Segment Start: INPUT

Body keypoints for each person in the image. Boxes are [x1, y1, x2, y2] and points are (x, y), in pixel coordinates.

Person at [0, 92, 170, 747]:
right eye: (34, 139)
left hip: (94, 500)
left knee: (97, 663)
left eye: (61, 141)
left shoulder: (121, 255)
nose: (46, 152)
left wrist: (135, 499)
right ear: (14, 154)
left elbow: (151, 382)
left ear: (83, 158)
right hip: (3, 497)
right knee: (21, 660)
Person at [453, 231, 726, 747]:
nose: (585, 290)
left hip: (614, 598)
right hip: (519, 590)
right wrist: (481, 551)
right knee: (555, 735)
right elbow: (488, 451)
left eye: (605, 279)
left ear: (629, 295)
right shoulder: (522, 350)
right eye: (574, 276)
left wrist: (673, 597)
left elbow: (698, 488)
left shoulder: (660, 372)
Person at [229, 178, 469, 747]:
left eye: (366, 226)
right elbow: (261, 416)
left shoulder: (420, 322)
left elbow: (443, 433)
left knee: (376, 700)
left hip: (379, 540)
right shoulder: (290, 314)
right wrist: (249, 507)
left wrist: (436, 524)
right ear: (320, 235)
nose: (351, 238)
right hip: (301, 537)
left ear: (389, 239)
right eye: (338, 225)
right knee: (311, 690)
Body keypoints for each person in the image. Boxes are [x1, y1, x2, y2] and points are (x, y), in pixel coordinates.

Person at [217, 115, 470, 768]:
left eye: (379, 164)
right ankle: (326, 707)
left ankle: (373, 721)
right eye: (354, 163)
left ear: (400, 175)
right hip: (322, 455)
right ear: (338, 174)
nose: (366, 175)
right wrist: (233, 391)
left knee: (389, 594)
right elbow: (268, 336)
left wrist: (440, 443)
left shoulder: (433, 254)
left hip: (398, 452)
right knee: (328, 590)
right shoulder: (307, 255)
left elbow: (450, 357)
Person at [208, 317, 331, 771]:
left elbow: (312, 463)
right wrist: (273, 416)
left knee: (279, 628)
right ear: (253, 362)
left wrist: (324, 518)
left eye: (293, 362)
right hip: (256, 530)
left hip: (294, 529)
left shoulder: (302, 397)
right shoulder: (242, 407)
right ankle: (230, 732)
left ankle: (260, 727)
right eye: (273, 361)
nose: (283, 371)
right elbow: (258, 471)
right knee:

Segment End: INPUT

Write down all the entries again without a single difference.

OUTPUT BELOW:
Body keypoints for each person in the image. Boxes are [x1, y1, x2, y2] and points are (x, y), in pixel coordinates.

Person at [0, 92, 170, 747]:
right eye: (34, 139)
left hip: (94, 500)
left knee: (97, 663)
left eye: (61, 141)
left shoulder: (121, 255)
nose: (46, 152)
left wrist: (135, 499)
right ear: (14, 154)
left elbow: (151, 382)
left ear: (83, 158)
right hip: (3, 497)
right knee: (21, 660)
Person at [453, 231, 726, 747]:
nose: (585, 290)
left hip: (614, 598)
right hip: (519, 590)
right wrist: (481, 551)
right knee: (555, 735)
right elbow: (488, 451)
left eye: (605, 279)
left ear: (629, 295)
right shoulder: (522, 350)
right eye: (574, 276)
left wrist: (673, 597)
left elbow: (698, 488)
left shoulder: (660, 372)
Person at [229, 178, 469, 747]:
left eye: (366, 226)
right elbow: (261, 416)
left shoulder: (420, 322)
left elbow: (443, 433)
left knee: (376, 700)
left hip: (379, 540)
right shoulder: (290, 314)
right wrist: (249, 507)
left wrist: (436, 524)
right ear: (320, 235)
nose: (351, 238)
right hip: (301, 537)
left ear: (389, 239)
right eye: (338, 225)
right knee: (311, 690)
Body keypoints for each person in the image. Boxes are [x1, y1, x2, y2] and points are (x, y), in pixel coordinates.

Person at [217, 115, 470, 768]:
left eye: (379, 164)
right ankle: (326, 707)
left ankle: (373, 721)
right eye: (354, 163)
left ear: (400, 175)
right hip: (322, 455)
right ear: (338, 174)
nose: (366, 175)
right wrist: (233, 391)
left knee: (389, 594)
right elbow: (268, 336)
left wrist: (440, 443)
left shoulder: (433, 254)
left hip: (398, 452)
right knee: (328, 590)
right shoulder: (307, 255)
left elbow: (450, 357)
Person at [208, 317, 331, 771]:
left elbow: (312, 463)
right wrist: (273, 416)
left knee: (279, 628)
right ear: (253, 362)
left wrist: (324, 518)
left eye: (293, 362)
right hip: (256, 530)
left hip: (294, 529)
left shoulder: (302, 397)
right shoulder: (242, 407)
right ankle: (230, 732)
left ankle: (260, 727)
right eye: (273, 361)
nose: (283, 371)
right elbow: (258, 471)
right knee:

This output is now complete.